Reflect on Your Learning

February 1, 2016    Learning Personal Tips Programming

Girl thinking, facing Sunset

When we are young, time seems to move so slowly. It drags on, only marked by birthdays, holidays, and maybe the odd vacation. Okay, maybe I am being a bit dramatic, but you get the point. When we are young, time seems to be marked by milestones. Milestones that seem to take forever to reach.

Getting older, time speeds up. We seem to be running downhill, just trying to keep our feet under us to keep from tripping up.

When I was in college, I learned to appreciate the school semseter. I was not one to love the education system, but I found the definition of semseters to be a great guide. Every 3 months was the end of the “chapter” and the beginning of the next. This allowed me to stop to stop “running” for a moment. I would cease looking ahead and instead, reflect on what I had learned in those last 90 days. I believe this was incredibly important for me.
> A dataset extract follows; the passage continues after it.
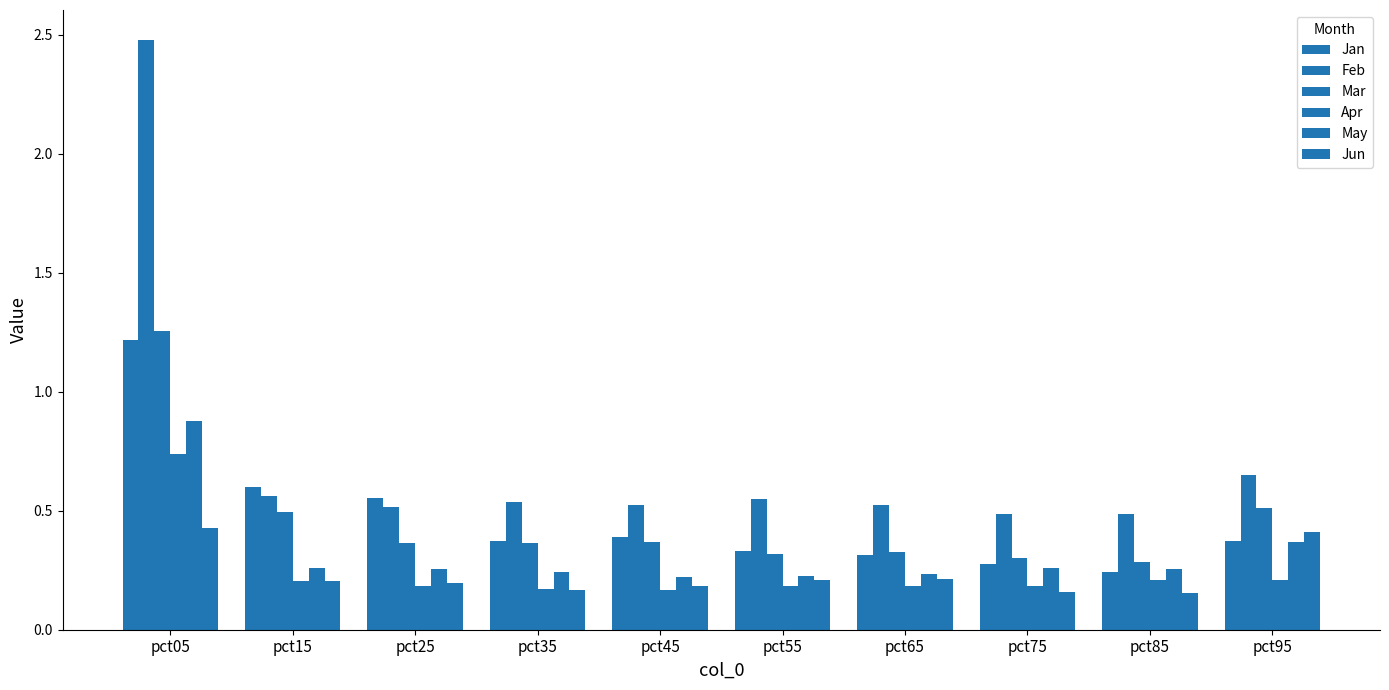

What is the difference between the May values at pct75 and pct95?

0.1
Being in touch with what I had learned allowed me to keep track and to celebrate the milestones I was continuing to hit in my personal life, career, and overall learning.

This was particularly important as a musician. Unlike my classes, I didn’t receive a grade on the the gigs I was playing, the artists I was working for, and the ways I would rise to the challenge of each gig.

Leaving college, I decided to continue to implement the 3 month “evaluation” on myself. It was a perfect length of time; long enough to set new goals, follow through, then see the results of the hard work. 90 days also kept the goals small enough that they were “conquerable”.

As I transitioned from music to coding, this practice has been invaluable. When learning a new skill, it is important to be aware of small successes to help combat feeling overwhelmed and to see progression. Most people in my life would say I have too high of expectations on myself and my learning. I think it keeps me ever pushing, however there are times I know I start to focus on all I have in the queue. This reflection practice allows me to stop, keep aware of what I am learning and see myself continuing to grow my skills. It also allows for a direction shift. I can make a decision to learn or explore a topic and re-evaluate in 90 days. It has helped me avoid decision paralysis because no choice is permanent.

I highly recommend taking time to take an account of what you learned over the past few months. You can find a time period which works best for you. Maybe it is 4 months or 2. No matter the amount of time, make sure and stop to reflect.